Oftmals ist es für die Erklärung eines menschlichen Verhaltens überaus wichtig, in welchem Kontext bzw. in welchem Gesamtzusammenhang wir uns eigentlich befinden. Ein Beispiel: Ist jemand als irre einzustufen, der sich selbst einen Arm abschneidet? Nicht unbedingt! Denn es kommt immer darauf an, in welchem Kontext, also in welcher Situation, sich ein solcher Mensch befindet! Jemand, der sich einfach so auf ein Gleis legt, damit der nächste herannahende Zug ihm einen Arm abtrennt, ist sicherlich nicht als ganz normal einzustufen. Ein Bergsteiger wiederum, der nach einem Sturz mit seinem Arm in einer Felskante hängen bleibt und keinen anderen Ausweg mehr sieht, der Notsituation zu entkommen, als sich selbst den Arm abzuschneiden, ist sicherlich eher als mutig und heldenhaft zu bezeichnen (Beispiel aus dem Film „127 hours“).

 

Doch was heißt das nun für uns? Der Kontext gibt unserem Verhalten oftmals erst die eigentliche Bedeutung. Wir könnten also bei menschlichen Verhaltensweisen auch darauf schauen, welcher sinngebende Kontext gerade vorliegt. Das würde uns bei uns selbst aber auch bei der Beurteilung von Verhaltensweisen anderer Menschen vielleicht etwas milder stimmen, denn jedes vermeintliche Problemverhalten würde fortan auch als eine sinnvolle Lösung betrachtet werden. Wann und in welcher Situation zeigt sich ein Verhalten mal mehr, mal weniger? Gibt es vielleicht auch Wechselwirkungen mit anderen Beteiligten? Denn Menschen bewegen sich stets in Systemen. Diese Tatsache sollte berücksichtigt werden.

 

Um zu erklären, was systemisches Denken bedeutet, wird gern die Metapher des „Mobiles gewählt. Wenn man an einer Stelle einen Impuls setzt, stellt sich auch an anderen Stellen des Mobiles eine Veränderung ein.
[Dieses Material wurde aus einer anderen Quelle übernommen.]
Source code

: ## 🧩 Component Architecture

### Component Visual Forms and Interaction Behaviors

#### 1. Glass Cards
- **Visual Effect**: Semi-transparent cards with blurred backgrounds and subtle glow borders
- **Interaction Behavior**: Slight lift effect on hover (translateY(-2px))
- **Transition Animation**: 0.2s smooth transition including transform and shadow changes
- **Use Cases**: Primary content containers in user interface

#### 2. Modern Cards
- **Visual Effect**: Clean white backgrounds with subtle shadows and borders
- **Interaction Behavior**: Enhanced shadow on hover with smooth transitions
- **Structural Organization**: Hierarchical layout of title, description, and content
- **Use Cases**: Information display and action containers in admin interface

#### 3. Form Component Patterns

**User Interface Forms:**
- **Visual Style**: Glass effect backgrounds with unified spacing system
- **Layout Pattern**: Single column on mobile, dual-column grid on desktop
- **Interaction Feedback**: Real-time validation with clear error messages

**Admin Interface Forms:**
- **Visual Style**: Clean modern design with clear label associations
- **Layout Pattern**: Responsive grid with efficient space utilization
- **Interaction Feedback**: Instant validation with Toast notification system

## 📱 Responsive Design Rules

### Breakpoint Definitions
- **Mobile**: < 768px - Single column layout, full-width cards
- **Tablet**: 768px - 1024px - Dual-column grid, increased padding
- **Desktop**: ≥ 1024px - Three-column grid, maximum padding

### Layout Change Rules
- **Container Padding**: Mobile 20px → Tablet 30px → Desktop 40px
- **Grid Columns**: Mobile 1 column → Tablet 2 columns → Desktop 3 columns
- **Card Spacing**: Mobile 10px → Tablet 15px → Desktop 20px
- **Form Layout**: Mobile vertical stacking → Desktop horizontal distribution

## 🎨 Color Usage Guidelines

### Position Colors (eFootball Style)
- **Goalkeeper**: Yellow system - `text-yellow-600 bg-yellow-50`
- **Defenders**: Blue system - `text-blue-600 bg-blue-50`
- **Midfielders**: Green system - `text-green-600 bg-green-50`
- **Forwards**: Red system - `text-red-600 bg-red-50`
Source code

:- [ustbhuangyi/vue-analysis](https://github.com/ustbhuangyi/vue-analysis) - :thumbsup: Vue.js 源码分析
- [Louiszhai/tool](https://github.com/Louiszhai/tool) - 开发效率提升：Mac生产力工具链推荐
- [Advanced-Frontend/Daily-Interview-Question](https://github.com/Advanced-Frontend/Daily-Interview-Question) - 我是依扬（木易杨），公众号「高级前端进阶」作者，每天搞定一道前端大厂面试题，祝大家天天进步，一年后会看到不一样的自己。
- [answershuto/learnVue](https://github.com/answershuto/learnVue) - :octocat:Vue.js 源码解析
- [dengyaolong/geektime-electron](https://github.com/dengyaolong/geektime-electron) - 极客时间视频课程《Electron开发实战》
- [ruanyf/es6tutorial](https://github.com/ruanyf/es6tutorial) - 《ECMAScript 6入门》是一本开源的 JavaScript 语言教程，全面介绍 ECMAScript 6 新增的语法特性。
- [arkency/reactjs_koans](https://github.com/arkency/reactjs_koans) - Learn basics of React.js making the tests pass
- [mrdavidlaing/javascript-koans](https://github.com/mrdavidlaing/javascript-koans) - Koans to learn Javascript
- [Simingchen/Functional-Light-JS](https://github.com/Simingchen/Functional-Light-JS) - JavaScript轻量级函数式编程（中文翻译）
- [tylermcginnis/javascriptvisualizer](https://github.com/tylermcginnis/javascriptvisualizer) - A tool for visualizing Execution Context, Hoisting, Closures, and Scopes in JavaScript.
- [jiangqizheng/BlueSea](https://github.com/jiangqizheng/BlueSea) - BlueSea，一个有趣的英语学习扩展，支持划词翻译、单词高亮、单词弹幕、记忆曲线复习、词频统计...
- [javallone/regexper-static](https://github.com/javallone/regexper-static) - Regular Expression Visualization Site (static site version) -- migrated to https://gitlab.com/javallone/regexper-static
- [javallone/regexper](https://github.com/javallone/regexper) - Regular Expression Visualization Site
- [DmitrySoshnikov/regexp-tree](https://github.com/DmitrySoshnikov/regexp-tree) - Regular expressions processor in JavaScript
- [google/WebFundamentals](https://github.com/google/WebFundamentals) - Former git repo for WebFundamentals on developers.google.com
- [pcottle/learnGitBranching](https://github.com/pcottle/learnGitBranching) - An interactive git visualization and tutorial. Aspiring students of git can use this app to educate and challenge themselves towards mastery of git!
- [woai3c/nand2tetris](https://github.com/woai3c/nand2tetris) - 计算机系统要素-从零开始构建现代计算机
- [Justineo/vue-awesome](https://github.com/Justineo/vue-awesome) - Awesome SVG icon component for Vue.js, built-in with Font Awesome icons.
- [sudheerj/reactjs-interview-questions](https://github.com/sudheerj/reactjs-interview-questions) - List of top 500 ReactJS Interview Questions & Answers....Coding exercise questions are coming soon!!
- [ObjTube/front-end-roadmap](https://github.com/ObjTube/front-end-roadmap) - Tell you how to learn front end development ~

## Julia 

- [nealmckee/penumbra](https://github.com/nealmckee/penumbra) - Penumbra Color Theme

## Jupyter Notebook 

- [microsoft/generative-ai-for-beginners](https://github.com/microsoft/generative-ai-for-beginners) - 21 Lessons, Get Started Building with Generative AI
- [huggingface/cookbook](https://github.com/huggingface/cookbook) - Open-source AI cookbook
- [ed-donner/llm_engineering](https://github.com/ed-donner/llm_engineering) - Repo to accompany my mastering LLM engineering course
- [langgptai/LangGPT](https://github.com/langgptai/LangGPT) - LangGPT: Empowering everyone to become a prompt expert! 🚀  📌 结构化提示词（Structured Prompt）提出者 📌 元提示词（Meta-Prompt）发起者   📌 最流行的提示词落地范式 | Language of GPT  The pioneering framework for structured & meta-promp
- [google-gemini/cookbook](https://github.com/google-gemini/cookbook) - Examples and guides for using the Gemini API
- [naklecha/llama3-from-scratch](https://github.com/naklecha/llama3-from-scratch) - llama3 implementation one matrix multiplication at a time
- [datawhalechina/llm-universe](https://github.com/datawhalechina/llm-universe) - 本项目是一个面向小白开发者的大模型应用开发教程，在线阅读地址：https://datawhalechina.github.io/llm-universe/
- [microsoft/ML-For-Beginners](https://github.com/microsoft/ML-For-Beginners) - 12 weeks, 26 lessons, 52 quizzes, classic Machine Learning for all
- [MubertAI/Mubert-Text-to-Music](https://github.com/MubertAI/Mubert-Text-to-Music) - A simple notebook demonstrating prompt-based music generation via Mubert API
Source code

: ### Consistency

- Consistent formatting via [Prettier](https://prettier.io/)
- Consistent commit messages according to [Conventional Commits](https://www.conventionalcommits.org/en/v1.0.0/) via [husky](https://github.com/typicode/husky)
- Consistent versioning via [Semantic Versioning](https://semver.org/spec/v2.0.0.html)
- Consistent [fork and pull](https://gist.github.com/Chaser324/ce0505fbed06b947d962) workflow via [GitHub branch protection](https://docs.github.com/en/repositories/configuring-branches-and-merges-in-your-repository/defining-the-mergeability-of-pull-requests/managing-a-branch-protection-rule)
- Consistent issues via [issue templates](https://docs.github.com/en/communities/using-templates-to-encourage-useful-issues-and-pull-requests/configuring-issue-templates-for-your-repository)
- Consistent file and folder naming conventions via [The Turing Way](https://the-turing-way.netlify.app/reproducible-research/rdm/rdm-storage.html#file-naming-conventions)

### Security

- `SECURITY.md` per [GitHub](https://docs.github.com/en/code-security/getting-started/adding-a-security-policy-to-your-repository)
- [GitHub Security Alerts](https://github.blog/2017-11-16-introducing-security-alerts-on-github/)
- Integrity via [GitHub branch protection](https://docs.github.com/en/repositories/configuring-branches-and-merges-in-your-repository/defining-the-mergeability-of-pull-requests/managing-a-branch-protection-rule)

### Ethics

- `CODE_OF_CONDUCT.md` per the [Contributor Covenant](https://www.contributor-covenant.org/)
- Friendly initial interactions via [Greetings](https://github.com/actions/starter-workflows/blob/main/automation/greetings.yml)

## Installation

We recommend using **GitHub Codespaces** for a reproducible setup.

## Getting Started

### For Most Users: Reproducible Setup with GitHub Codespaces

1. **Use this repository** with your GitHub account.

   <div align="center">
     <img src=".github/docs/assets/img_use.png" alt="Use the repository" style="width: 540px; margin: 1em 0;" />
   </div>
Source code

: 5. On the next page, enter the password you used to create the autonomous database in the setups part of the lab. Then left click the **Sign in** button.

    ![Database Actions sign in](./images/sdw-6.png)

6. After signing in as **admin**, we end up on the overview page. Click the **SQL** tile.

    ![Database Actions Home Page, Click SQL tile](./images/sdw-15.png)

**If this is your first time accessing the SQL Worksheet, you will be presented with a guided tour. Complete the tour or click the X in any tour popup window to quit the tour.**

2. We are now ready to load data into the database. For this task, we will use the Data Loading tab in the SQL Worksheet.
Bleiben weitere Impulse aus, so schwingt das Mobile irgendwann wieder in seinen ursprünglichen Zustand zurück. Stellt man sich auch eine Familie als Mobile vor, so muss auch eine Familie immer wieder viel Energie aufbringen, um einen Gleichgewichtszustand herzustellen. Familienmitglieder sind Menschen und Menschen befinden sich in steten Veränderungsprozessen. Für ein Gleichgewicht sind daher Ausgleichsbewegungen notwendig. Das klappt normalerweise ganz gut, da Familien über entsprechende Ressourcen verfügen. Sind diese aber nicht (mehr) verfügbar - beispielsweise wenn die Belastungen einfach zu groß werden -, dann sind auch die Ausgleichsbewegungen oftmals nicht mehr möglich und das Mobile gerät aus dem Gleichgewicht. Auch Symptome können als ein Versuch zum Ausgleich betrachtet werden. Doch das Streben nach Gleichgewicht ist nicht alles. Häufig möchten sich Systeme auch verändern. Es sollte daher eine gute Balance zwischen Gleichgewicht und Veränderung gefunden werden.

 

 

Für das konkrete Leben könnte das bedeuten: Schaffe Dir eine gute Umgebung, mit inspirierenden Menschen, die Dich unterstützen. Wie ein Baum, der eben nur in einer guten Umgebung gut wachsen kann. Konkret würde die Frage dann lauten: Mit welchen Menschen verbringt man die meiste Zeit? Du bist nämlich meistens nur so gut, wie die Menschen, mit denen Du Dich umgibst. Sind das positive, inspirierende Menschen? Oder eher Bremser oder Neinsager? Wir können mit und in einem guten Umfeld also förmlich aufblühen. Daher: Augen auf bei der Wahl Deiner engsten Vertrauten.